For Várjon, too, the marking of a work goes far beyond a purely mechanical task: “To do fingerings is always a very tricky task. First of all, because I myself sometimes use various fingerings, and as with a performance where I never feel that ‘this was the final version’, it’s the same way I feel as well about my fingerings. We also all have different types of hands, so it’s not easy to find a solution that could work for many pianists. Fingerings, though, are not only practical issues, but show a lot about the performer’s approach, how he or she musically solves a certain passage in the piece. This was for me the most important principle and point of departure.”
Examples of the fingering as a messenger of musical design are numerous in Várjon’s markings. Be it the portato in the left hand at the start of No. 2 from the 15 Hungarian Peasant Songs (HN 1404) or the dying away of the first melody section in m. 40.

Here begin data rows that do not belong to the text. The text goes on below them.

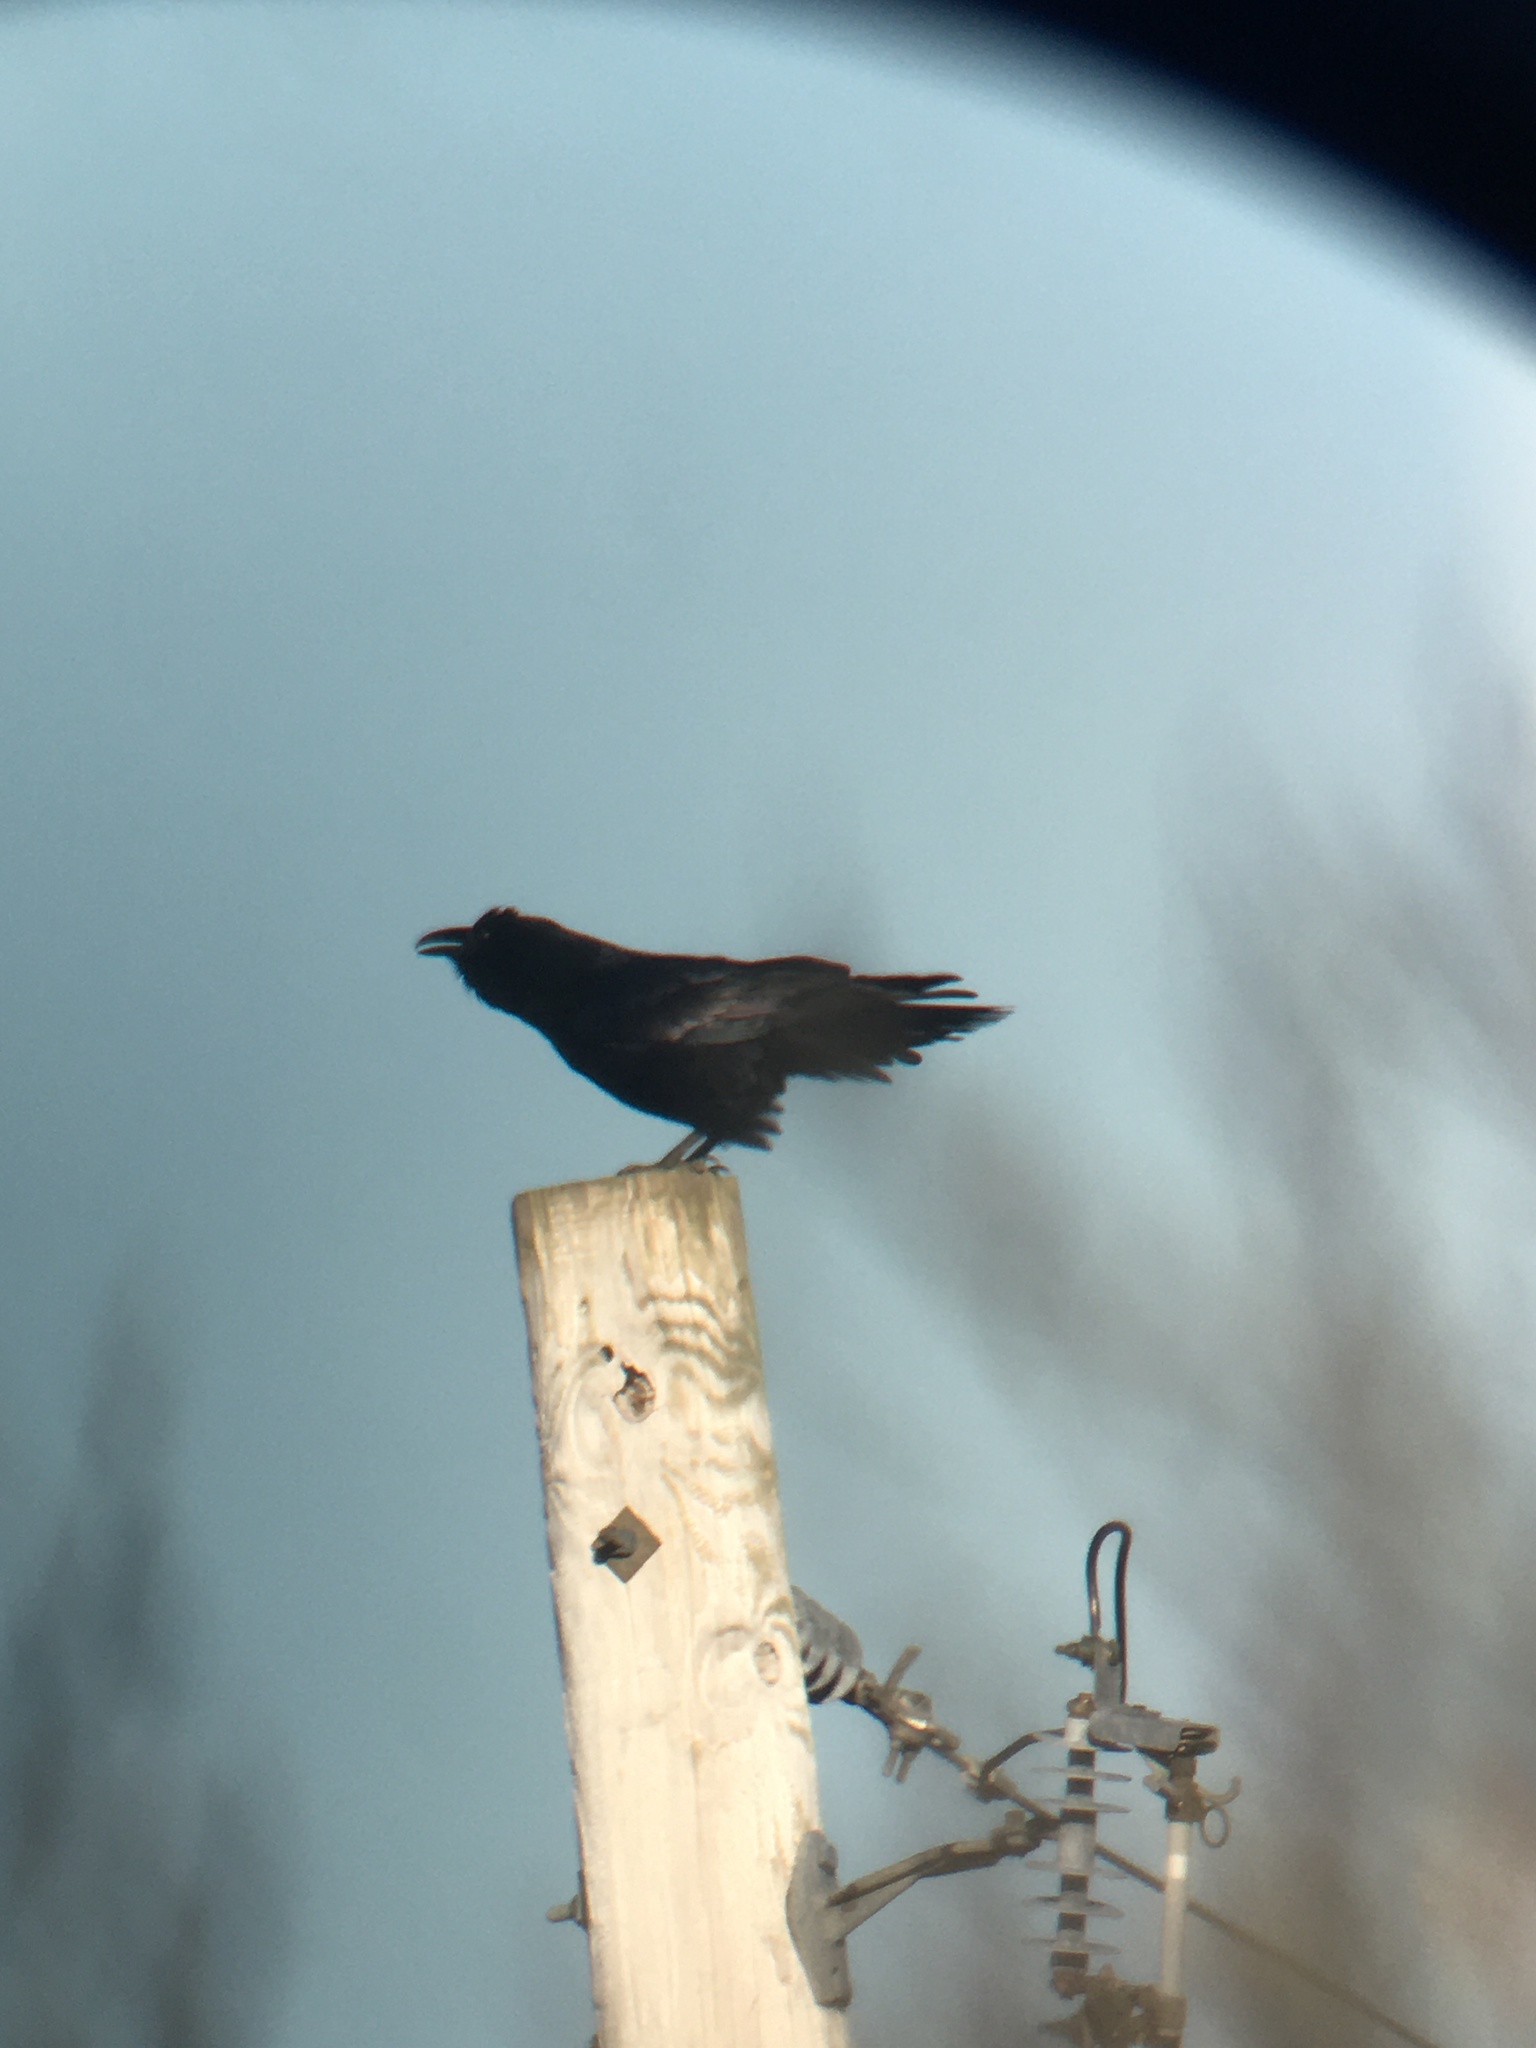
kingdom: Animalia
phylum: Chordata
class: Aves
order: Passeriformes
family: Corvidae
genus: Corvus
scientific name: Corvus corax
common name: Common raven
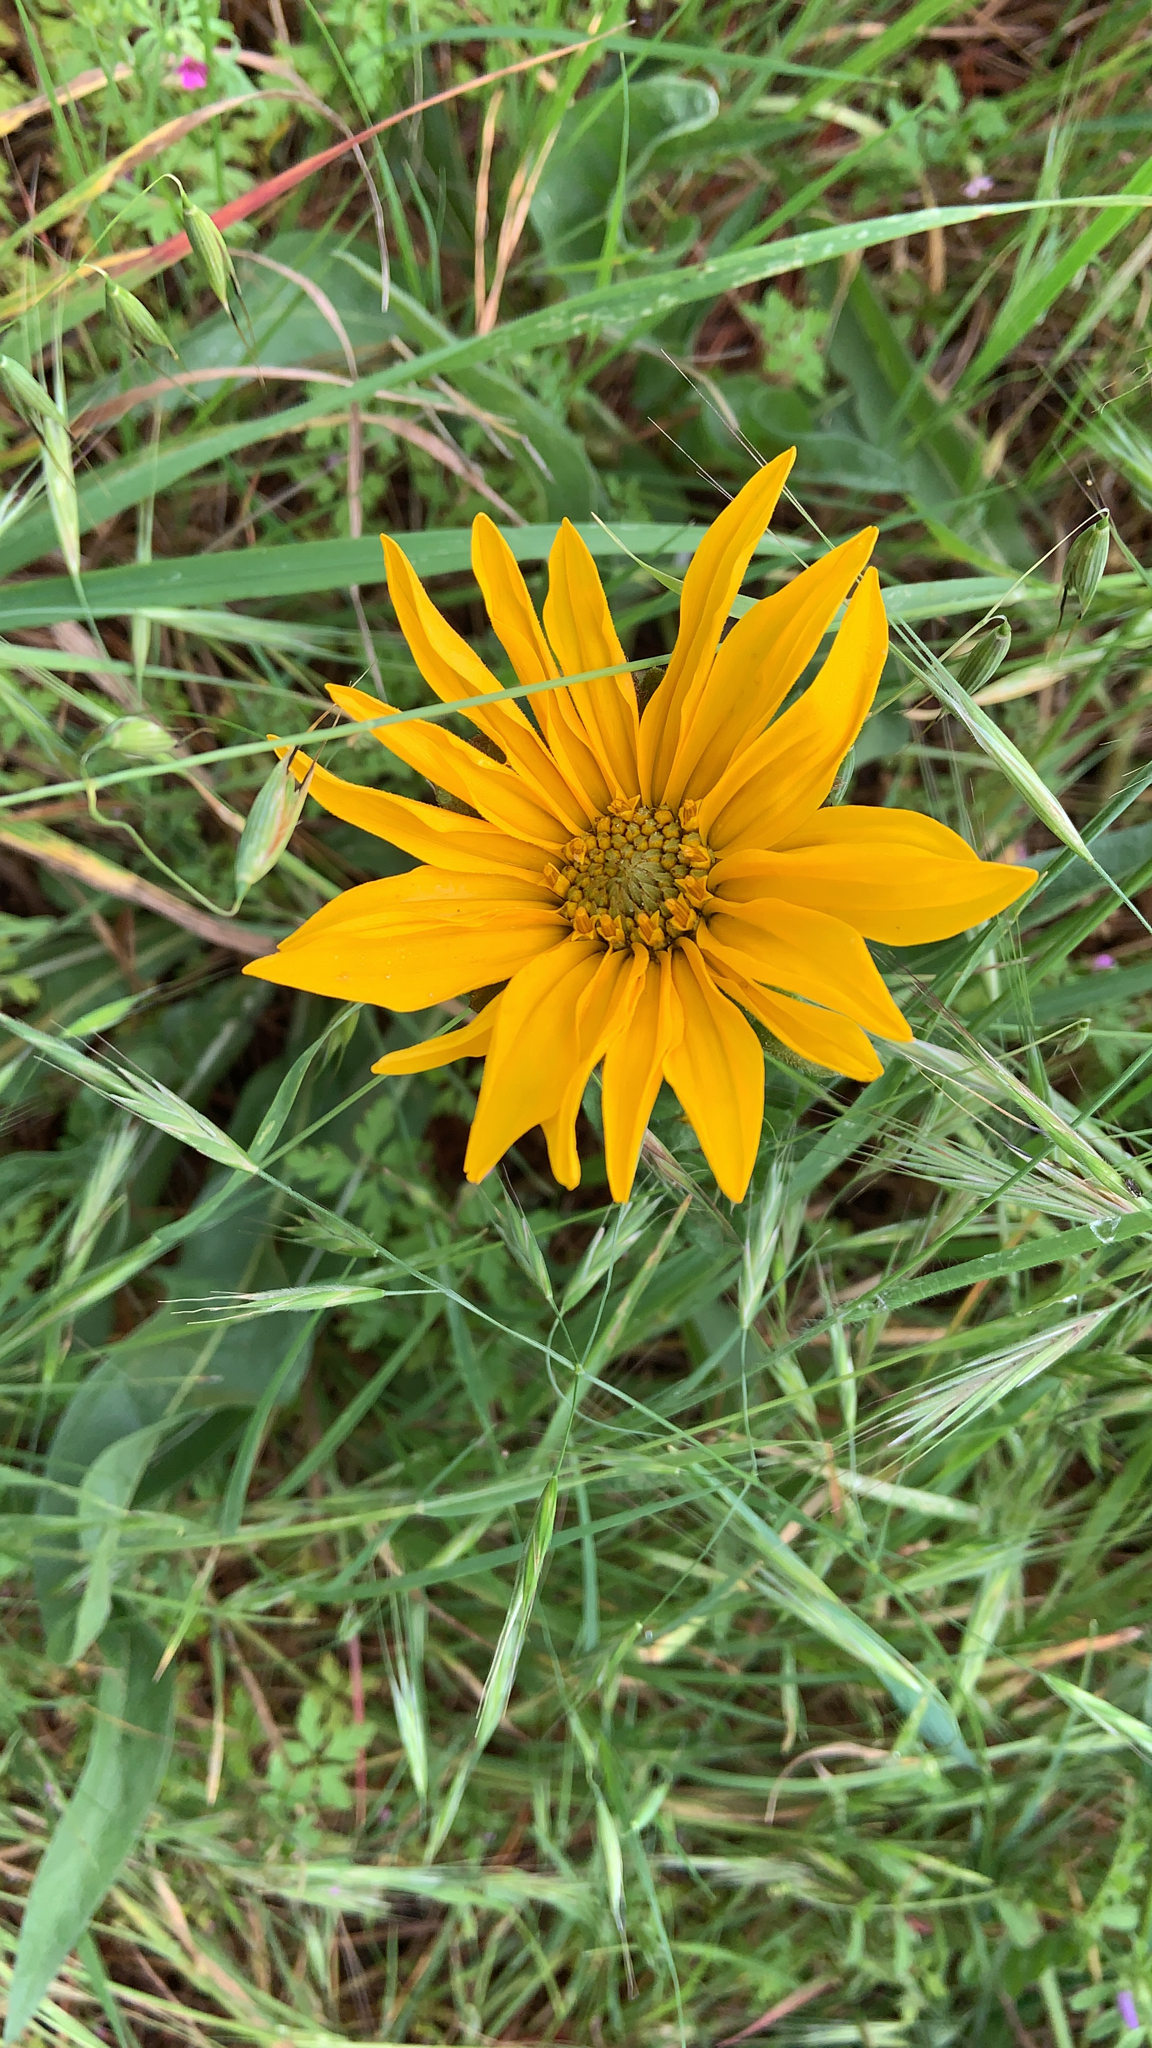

The Improvisations on Hungarian Peasant Songs, op. 20, like the Suite, one of Bartók’s most demanding pieces, are unusually heavily marked. László Somfai told me: “The edition of the Improvisations, op. 20, was a real headache. […] Although it is a work appealing to listeners of modern music, preferably in Bartók’s own interpretation, the score – except for the fingering – is full of detailed instructions about touch, phrasing, tempo changes, etc., including errors still remaining in the most recent editions.”
Whereas the correction of errors lay in the best hands with Bartók philologist László Somfai, Bartók interpreter Dénes Varón supplies here the “missing” fingering. At one spot in the opening of No. V, he even goes so far as to alter Bartók’s distribution of hands (1st chord left, 2nd and 3rd chords right) as indicated by the stemming of the chords, by changing the fingering so that the first chord is played with the 3rd fingers of the right and left hands.
In the musical sense, of course, he follows the composer, because the gradation of the accentuation is also guaranteed by this “artifice”. At the same time, the fingering shows his personal access to a work that is one of the pianist’s favourites: “The Improvisations and Suite, op. 14, are my all-time favourite pieces, and I have also performed the 15 Hungarian Peasant songs many times. I just hope to have the chance of continuing this exciting work from which I have also learned so much and which helps me to see even more clearly the complexity and richness of these wonderful works.”